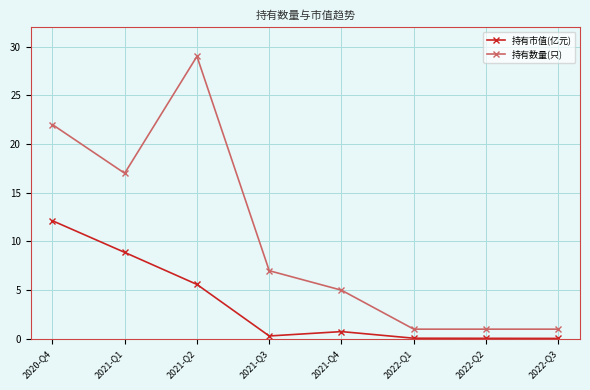

True or false: 持有数量(只) and 持有市值(亿元) intersect in this chart.

False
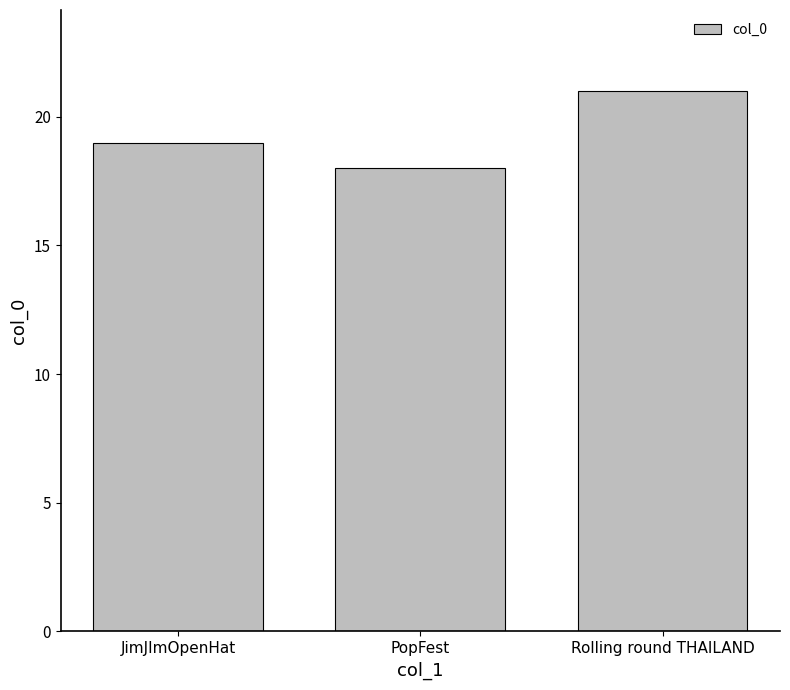

What is the label of the 1st bar from the right?

Rolling round THAILAND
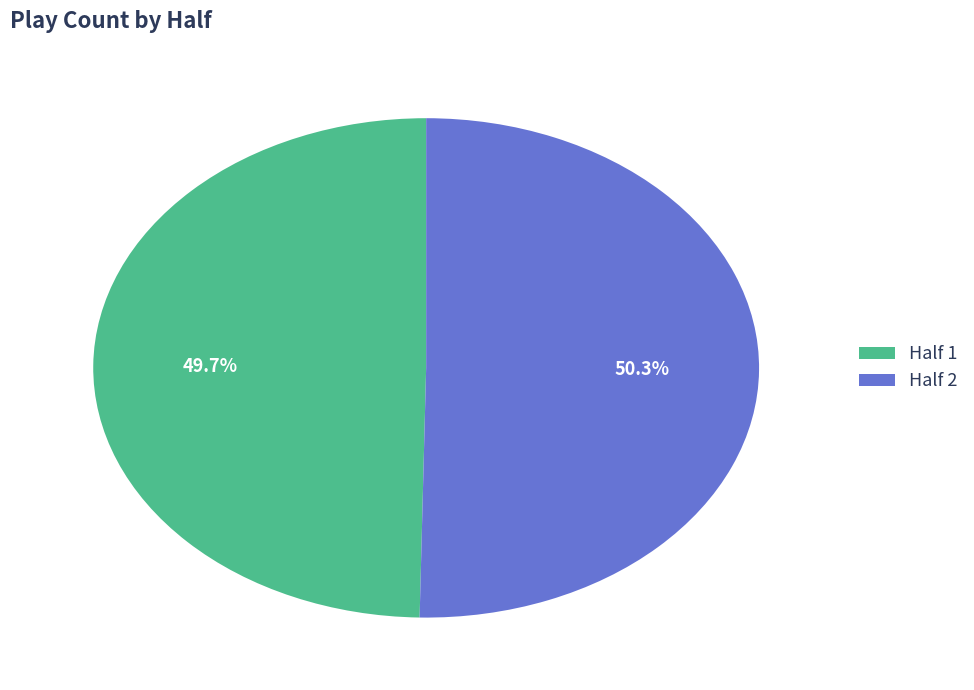

Which category accounts for the majority?

Half 2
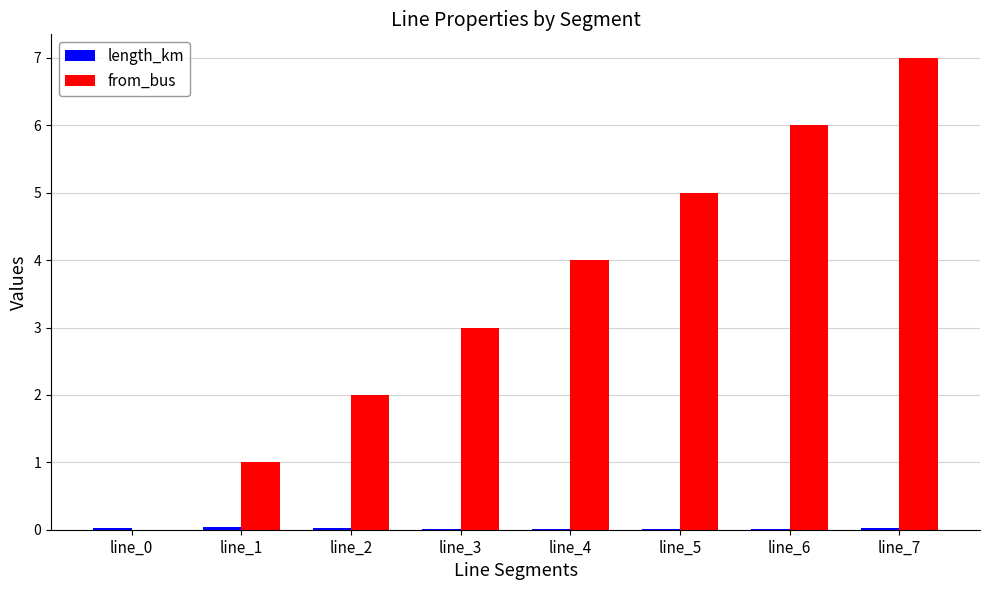

True or false: from_bus has a value of 4.0 at line_4.

True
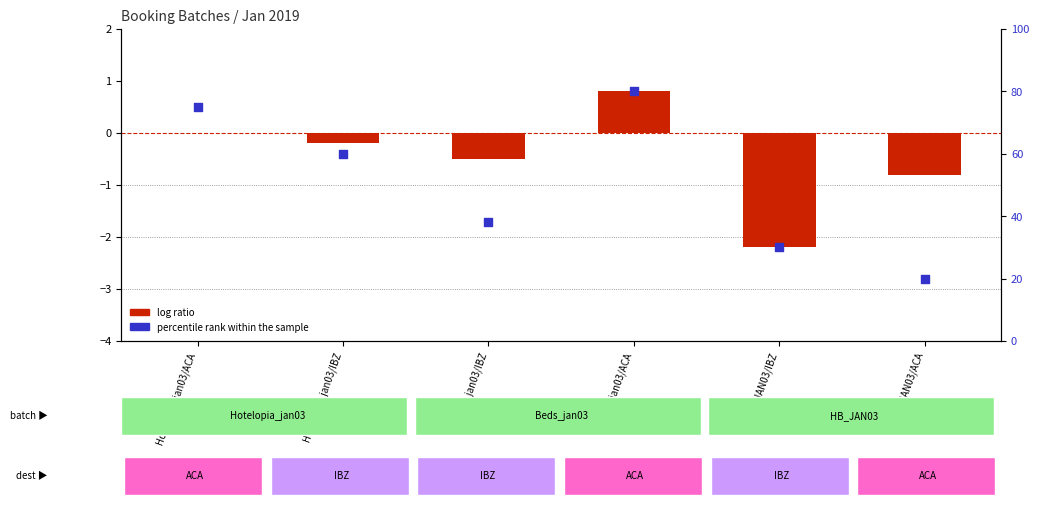

At which category is the sum across all series the highest?

Beds_jan03/ACA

──────

TASK DESCRIPTION
Reproduce the text of all the entries above word for word, leaving out the pictures.

EXPECTED OUTPUT
True or false: 持有数量(只) and 持有市值(亿元) intersect in this chart.

False

What is the label of the 1st bar from the right?

Rolling round THAILAND

Which category accounts for the majority?

Half 2

True or false: from_bus has a value of 4.0 at line_4.

True

At which category is the sum across all series the highest?

Beds_jan03/ACA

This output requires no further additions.